I was almost afraid to go downstairs, to see my dad, to see his reaction to the song. But when I landed on the seventh step down, just enough so I could see the living room from my spot, I saw the lights dim, the original record playing, and Laney in Dad's arms, dancing amongst her many gifts scattered around the floor. "She'll be all ready for you come senior prom," Dad called out to me. Smiling.
I sat on the stairs, watched them through the gaps of the staircase. The song played on, and my brothers and I sat in awe as we watched my best friend give my dad a reason to smile, and we took a moment to miss our mother and to appreciate Laney for every single thing she brought to the family.
I helped Laney carry all her presents to her room, where Brian was waiting for us. "How was your night?" he asked.
Laney hadn't stopped smiling. "I tried lobster!" she announced.
Brian laughed. "Did you like it?"
She scrunched her nose, dumped the presents on her bed. "Luke did, though," she said.
Brian eyed me and I gave him a face that showed I really didn't like lobster, but that it was just between us. The men. He smiled at me, but his expression changed when he faced Laney and asked, "Did your mother call you, honey?"
"No." She sat on the bed next to her dad. "But I didn't expect her to, so it's not a big deal." It was a big deal.
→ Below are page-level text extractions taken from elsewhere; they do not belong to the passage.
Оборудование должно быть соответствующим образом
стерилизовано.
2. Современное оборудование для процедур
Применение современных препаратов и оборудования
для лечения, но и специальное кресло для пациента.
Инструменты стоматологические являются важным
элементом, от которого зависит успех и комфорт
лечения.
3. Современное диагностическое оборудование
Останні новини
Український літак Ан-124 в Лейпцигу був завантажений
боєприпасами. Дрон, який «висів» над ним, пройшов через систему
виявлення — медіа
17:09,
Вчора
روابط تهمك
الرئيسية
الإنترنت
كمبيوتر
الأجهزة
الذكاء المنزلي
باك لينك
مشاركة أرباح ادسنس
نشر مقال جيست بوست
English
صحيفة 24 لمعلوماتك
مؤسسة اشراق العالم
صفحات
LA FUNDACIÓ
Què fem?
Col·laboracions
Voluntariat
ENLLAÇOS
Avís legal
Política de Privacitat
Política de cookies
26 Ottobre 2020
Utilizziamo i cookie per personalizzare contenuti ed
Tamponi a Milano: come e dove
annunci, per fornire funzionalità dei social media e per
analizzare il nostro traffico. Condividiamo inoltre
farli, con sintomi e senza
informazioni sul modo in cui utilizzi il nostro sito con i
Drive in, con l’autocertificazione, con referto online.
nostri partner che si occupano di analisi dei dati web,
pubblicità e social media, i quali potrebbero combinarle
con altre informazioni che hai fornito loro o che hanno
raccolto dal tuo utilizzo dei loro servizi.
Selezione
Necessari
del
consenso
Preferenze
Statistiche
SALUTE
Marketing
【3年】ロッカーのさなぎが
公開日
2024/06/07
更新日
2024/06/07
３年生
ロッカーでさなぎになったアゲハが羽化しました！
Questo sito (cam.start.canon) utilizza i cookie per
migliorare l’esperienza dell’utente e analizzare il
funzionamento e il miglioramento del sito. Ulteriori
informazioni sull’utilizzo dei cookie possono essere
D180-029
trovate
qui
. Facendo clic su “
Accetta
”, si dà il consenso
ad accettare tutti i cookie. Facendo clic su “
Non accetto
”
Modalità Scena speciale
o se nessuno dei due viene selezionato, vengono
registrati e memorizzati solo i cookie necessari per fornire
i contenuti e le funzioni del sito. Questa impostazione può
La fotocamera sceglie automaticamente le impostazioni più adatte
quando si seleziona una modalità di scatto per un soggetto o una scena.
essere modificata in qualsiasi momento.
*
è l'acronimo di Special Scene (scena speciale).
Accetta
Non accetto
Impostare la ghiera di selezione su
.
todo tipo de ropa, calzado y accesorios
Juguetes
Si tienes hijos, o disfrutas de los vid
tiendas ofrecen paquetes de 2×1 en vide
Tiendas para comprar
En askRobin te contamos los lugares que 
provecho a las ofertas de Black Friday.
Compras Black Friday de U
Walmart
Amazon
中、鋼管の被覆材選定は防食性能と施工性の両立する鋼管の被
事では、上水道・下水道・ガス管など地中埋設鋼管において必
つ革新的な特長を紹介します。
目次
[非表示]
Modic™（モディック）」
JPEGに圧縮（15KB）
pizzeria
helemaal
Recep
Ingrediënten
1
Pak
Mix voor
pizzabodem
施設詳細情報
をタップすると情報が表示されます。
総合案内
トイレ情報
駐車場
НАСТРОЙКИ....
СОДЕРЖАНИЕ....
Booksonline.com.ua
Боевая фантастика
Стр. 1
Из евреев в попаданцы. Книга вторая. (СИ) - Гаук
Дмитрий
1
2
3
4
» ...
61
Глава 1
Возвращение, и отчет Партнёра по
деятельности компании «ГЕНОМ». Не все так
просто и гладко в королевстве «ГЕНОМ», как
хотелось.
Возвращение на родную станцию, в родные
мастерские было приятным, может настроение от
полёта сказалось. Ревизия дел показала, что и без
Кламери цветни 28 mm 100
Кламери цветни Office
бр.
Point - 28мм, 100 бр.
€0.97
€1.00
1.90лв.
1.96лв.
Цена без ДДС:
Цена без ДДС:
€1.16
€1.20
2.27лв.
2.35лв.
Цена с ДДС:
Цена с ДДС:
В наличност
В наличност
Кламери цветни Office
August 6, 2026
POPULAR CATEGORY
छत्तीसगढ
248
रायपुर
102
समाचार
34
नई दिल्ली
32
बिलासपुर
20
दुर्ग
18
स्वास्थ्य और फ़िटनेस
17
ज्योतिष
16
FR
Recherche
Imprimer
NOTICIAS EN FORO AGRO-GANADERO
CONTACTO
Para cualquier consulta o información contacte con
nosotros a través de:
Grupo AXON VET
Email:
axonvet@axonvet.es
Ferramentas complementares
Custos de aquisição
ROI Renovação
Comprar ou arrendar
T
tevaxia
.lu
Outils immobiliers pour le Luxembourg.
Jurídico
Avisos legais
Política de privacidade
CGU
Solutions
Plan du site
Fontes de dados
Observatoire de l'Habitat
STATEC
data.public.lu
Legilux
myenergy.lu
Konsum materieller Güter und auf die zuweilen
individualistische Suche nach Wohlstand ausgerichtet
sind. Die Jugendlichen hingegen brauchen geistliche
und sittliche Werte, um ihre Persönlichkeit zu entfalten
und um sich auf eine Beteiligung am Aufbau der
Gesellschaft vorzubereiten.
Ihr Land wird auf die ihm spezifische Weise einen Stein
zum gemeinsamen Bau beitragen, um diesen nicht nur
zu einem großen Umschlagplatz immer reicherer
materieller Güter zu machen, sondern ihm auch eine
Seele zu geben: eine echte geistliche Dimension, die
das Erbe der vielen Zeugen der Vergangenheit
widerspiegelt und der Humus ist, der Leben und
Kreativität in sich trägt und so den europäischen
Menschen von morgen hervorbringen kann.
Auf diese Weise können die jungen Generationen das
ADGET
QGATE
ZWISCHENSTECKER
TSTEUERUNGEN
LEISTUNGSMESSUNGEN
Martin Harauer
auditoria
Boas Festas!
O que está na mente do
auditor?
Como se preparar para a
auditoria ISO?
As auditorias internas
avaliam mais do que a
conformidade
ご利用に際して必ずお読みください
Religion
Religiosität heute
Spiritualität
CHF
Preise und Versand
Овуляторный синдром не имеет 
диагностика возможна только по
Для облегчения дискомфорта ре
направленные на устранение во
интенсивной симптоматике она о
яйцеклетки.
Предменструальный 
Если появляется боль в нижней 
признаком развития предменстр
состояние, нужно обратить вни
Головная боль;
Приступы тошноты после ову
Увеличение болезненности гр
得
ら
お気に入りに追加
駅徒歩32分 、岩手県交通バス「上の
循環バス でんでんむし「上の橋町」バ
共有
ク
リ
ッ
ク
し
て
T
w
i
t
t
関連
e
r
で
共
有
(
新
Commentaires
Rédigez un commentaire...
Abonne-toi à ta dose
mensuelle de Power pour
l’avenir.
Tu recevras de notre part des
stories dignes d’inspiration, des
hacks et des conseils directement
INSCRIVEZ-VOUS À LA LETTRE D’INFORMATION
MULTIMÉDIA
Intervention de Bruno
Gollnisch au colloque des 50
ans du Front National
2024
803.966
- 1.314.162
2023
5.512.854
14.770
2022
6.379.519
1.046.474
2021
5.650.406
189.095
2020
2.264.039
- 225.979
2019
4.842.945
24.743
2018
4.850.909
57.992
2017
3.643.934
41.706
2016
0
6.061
Even if she didn't admit it, it was a huge deal.
Brain said, "She called me a few days ago, said she might not have a signal today, but she sent you something in the mail."
For the umpteenth time that day, Laney's eyes lit up. "She did?"
Brian reached into his pocket and pulled out a small box wrapped in purple and gold paper. "This is from her. It came in the mail yesterday, but she asked I give it to you on your birthday."
"Wow," Laney said with a sigh. She unwrapped it quickly, revealing a pair of diamond earrings. It made the bracelet I bought her look cheap. It wasn't. Trust me. "These are great," she said, but her reaction was less than when she opened my brothers' or when she opened mine, and I felt pride swell in my chest. She removed her green and purple dreamcatcher earrings and replaced them with the diamond ones. "How do they look?" she asked her dad.
"Beautiful," he said. "You look beautiful, Lo."
"Beautiful," I agreed.
"Should I call her?" she asked. "To thank her?"
"No," Brian said quickly. "It's late now, and I'm sure she has no signal otherwise she would've called."
"Right," said Lane.
Brian stood. "Well. I'm off to bed. Don't stay up too late. You have school tomorrow."
Laney nodded, stood, kissed her dad on the cheek. "Goodnight, Dad."